Exercise requirements> Convert every line of text in the rows below into a Markdown table with the columns Line No and Text, numbering the lines in order and omitting blank ones. Leave the pictures out.

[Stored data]
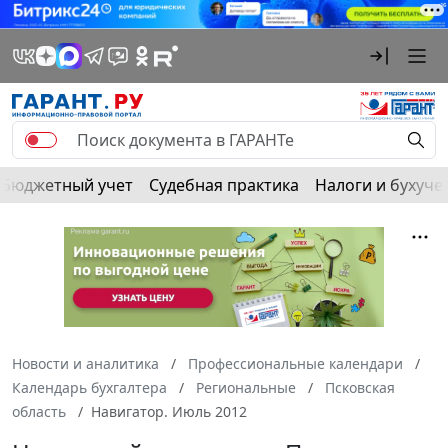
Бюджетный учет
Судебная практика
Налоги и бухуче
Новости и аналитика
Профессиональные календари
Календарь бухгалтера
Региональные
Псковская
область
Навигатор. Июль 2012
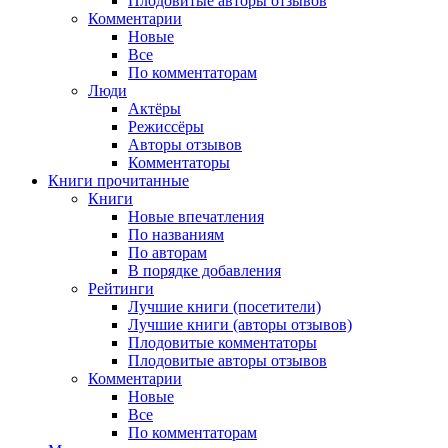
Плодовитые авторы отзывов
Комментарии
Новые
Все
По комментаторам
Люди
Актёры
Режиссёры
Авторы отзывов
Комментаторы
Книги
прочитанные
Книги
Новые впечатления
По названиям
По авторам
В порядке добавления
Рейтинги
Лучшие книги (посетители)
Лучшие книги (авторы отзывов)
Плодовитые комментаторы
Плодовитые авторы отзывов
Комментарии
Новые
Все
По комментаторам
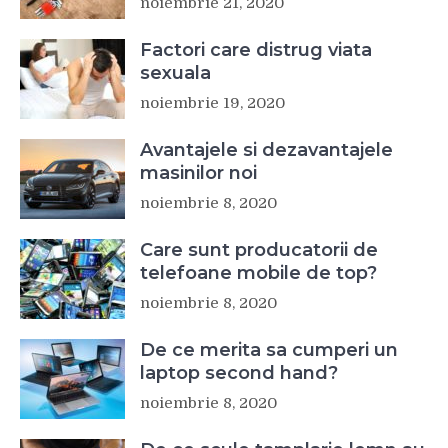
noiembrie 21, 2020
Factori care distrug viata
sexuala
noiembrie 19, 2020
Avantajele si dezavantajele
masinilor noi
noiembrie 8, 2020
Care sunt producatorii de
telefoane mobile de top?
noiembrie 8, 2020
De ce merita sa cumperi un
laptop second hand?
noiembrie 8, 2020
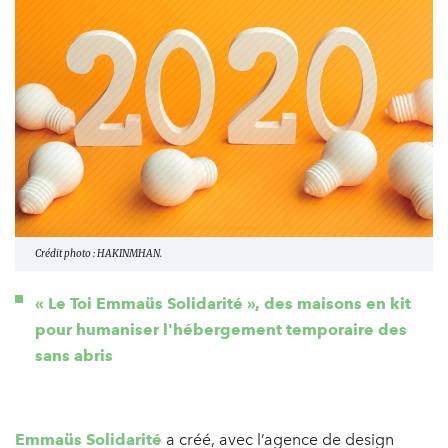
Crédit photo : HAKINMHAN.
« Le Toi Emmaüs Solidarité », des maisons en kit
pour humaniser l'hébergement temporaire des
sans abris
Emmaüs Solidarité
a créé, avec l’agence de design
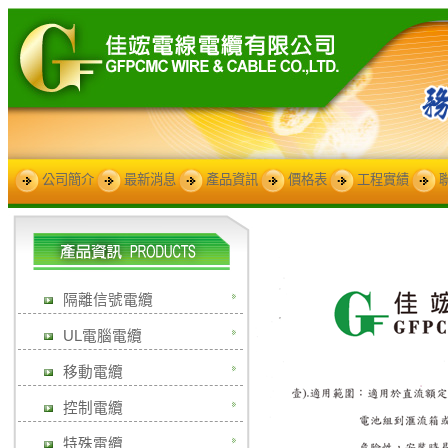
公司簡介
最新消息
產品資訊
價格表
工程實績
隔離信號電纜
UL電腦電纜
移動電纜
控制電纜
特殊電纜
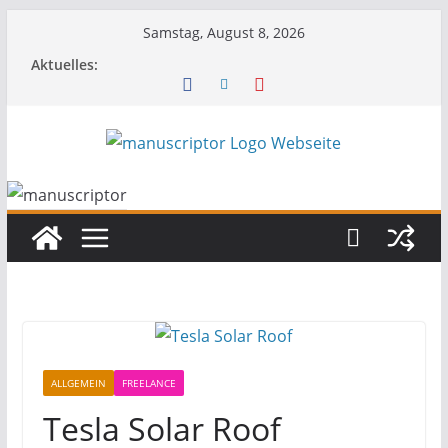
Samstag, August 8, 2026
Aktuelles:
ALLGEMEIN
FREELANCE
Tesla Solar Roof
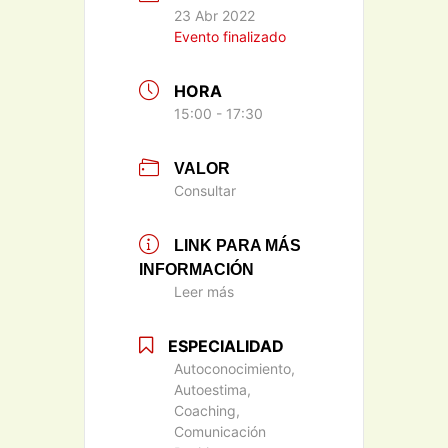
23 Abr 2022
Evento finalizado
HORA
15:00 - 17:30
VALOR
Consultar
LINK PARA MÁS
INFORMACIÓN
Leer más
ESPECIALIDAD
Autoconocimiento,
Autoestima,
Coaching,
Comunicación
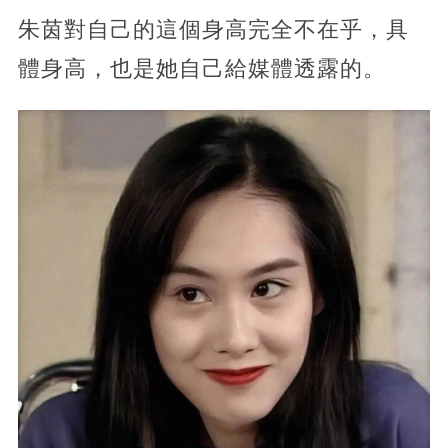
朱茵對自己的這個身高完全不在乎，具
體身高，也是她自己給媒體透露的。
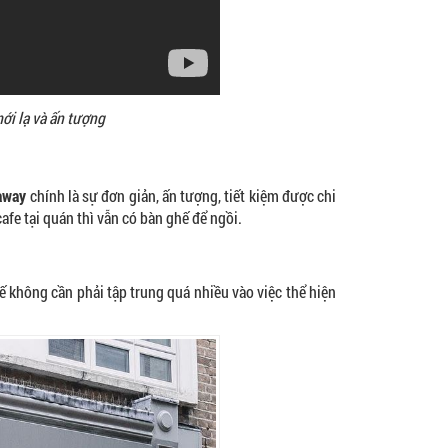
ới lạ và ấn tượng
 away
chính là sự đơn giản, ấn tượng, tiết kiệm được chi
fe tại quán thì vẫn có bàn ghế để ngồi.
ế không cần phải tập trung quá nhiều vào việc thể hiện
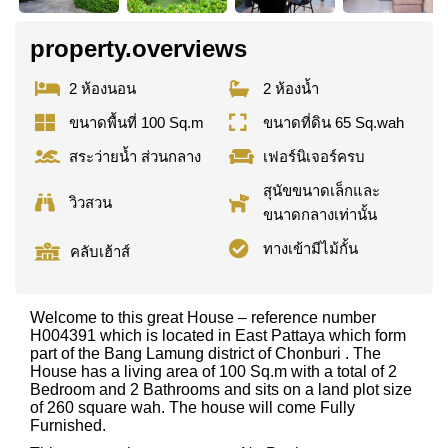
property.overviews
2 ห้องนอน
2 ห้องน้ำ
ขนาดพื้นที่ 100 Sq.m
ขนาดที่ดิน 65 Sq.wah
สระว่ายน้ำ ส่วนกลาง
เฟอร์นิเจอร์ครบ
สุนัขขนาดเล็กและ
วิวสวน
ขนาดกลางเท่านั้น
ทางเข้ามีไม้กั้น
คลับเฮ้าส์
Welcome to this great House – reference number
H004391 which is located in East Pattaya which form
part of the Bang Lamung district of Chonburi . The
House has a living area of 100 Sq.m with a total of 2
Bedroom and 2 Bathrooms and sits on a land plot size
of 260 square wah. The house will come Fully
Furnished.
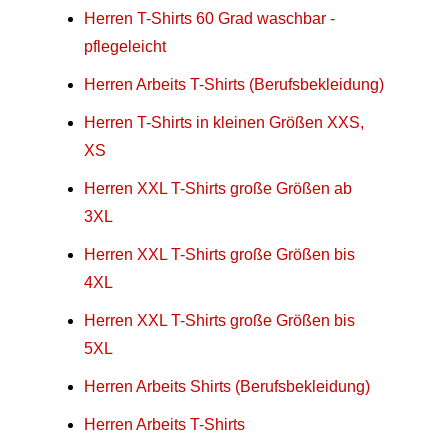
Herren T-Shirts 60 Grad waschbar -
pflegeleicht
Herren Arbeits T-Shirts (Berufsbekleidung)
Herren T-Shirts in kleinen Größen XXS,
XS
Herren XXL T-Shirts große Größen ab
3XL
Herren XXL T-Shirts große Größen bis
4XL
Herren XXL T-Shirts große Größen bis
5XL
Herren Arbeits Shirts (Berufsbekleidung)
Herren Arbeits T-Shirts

Written answer>
| Line No | Text |
|---|---|
| 1 | Бюджетный учет |
| 2 | Судебная практика |
| 3 | Налоги и бухуче |
| 4 | Новости и аналитика |
| 5 | Профессиональные календари |
| 6 | Календарь бухгалтера |
| 7 | Региональные |
| 8 | Псковская |
| 9 | область |
| 10 | Навигатор. Июль 2012 |
| 11 | Плодовитые авторы отзывов |
| 12 | Комментарии |
| 13 | Новые |
| 14 | Все |
| 15 | По комментаторам |
| 16 | Люди |
| 17 | Актёры |
| 18 | Режиссёры |
| 19 | Авторы отзывов |
| 20 | Комментаторы |
| 21 | Книги |
| 22 | прочитанные |
| 23 | Книги |
| 24 | Новые впечатления |
| 25 | По названиям |
| 26 | По авторам |
| 27 | В порядке добавления |
| 28 | Рейтинги |
| 29 | Лучшие книги (посетители) |
| 30 | Лучшие книги (авторы отзывов) |
| 31 | Плодовитые комментаторы |
| 32 | Плодовитые авторы отзывов |
| 33 | Комментарии |
| 34 | Новые |
| 35 | Все |
| 36 | По комментаторам |
| 37 | noiembrie 21, 2020 |
| 38 | Factori care distrug viata |
| 39 | sexuala |
| 40 | noiembrie 19, 2020 |
| 41 | Avantajele si dezavantajele |
| 42 | masinilor noi |
| 43 | noiembrie 8, 2020 |
| 44 | Care sunt producatorii de |
| 45 | telefoane mobile de top? |
| 46 | noiembrie 8, 2020 |
| 47 | De ce merita sa cumperi un |
| 48 | laptop second hand? |
| 49 | noiembrie 8, 2020 |
| 50 | Crédit photo : HAKINMHAN. |
| 51 | « Le Toi Emmaüs Solidarité », des maisons en kit |
| 52 | pour humaniser l'hébergement temporaire des |
| 53 | sans abris |
| 54 | Emmaüs Solidarité |
| 55 | a créé, avec l’agence de design |
| 56 | 公司簡介 |
| 57 | 最新消息 |
| 58 | 產品資訊 |
| 59 | 價格表 |
| 60 | 工程實績 |
| 61 | 隔離信號電纜 |
| 62 | UL電腦電纜 |
| 63 | 移動電纜 |
| 64 | 控制電纜 |
| 65 | 特殊電纜 |
| 66 | Samstag, August 8, 2026 |
| 67 | Aktuelles: |
| 68 | ALLGEMEIN |
| 69 | FREELANCE |
| 70 | Tesla Solar Roof |
| 71 | 23 Abr 2022 |
| 72 | Evento finalizado |
| 73 | HORA |
| 74 | 15:00 - 17:30 |
| 75 | VALOR |
| 76 | Consultar |
| 77 | LINK PARA MÁS |
| 78 | INFORMACIÓN |
| 79 | Leer más |
| 80 | ESPECIALIDAD |
| 81 | Autoconocimiento, |
| 82 | Autoestima, |
| 83 | Coaching, |
| 84 | Comunicación |
| 85 | 朱茵對自己的這個身高完全不在乎，具 |
| 86 | 體身高，也是她自己給媒體透露的。 |
| 87 | ới lạ và ấn tượng |
| 88 |  away |
| 89 | chính là sự đơn giản, ấn tượng, tiết kiệm được chi |
| 90 | fe tại quán thì vẫn có bàn ghế để ngồi. |
| 91 | ế không cần phải tập trung quá nhiều vào việc thể hiện |
| 92 | property.overviews |
| 93 | 2 ห้องนอน |
| 94 | 2 ห้องน้ำ |
| 95 | ขนาดพื้นที่ 100 Sq.m |
| 96 | ขนาดที่ดิน 65 Sq.wah |
| 97 | สระว่ายน้ำ ส่วนกลาง |
| 98 | เฟอร์นิเจอร์ครบ |
| 99 | สุนัขขนาดเล็กและ |
| 100 | วิวสวน |
| 101 | ขนาดกลางเท่านั้น |
| 102 | ทางเข้ามีไม้กั้น |
| 103 | คลับเฮ้าส์ |
| 104 | Welcome to this great House – reference number |
| 105 | H004391 which is located in East Pattaya which form |
| 106 | part of the Bang Lamung district of Chonburi . The |
| 107 | House has a living area of 100 Sq.m with a total of 2 |
| 108 | Bedroom and 2 Bathrooms and sits on a land plot size |
| 109 | of 260 square wah. The house will come Fully |
| 110 | Furnished. |
| 111 | Herren T-Shirts 60 Grad waschbar - |
| 112 | pflegeleicht |
| 113 | Herren Arbeits T-Shirts (Berufsbekleidung) |
| 114 | Herren T-Shirts in kleinen Größen XXS, |
| 115 | XS |
| 116 | Herren XXL T-Shirts große Größen ab |
| 117 | 3XL |
| 118 | Herren XXL T-Shirts große Größen bis |
| 119 | 4XL |
| 120 | Herren XXL T-Shirts große Größen bis |
| 121 | 5XL |
| 122 | Herren Arbeits Shirts (Berufsbekleidung) |
| 123 | Herren Arbeits T-Shirts |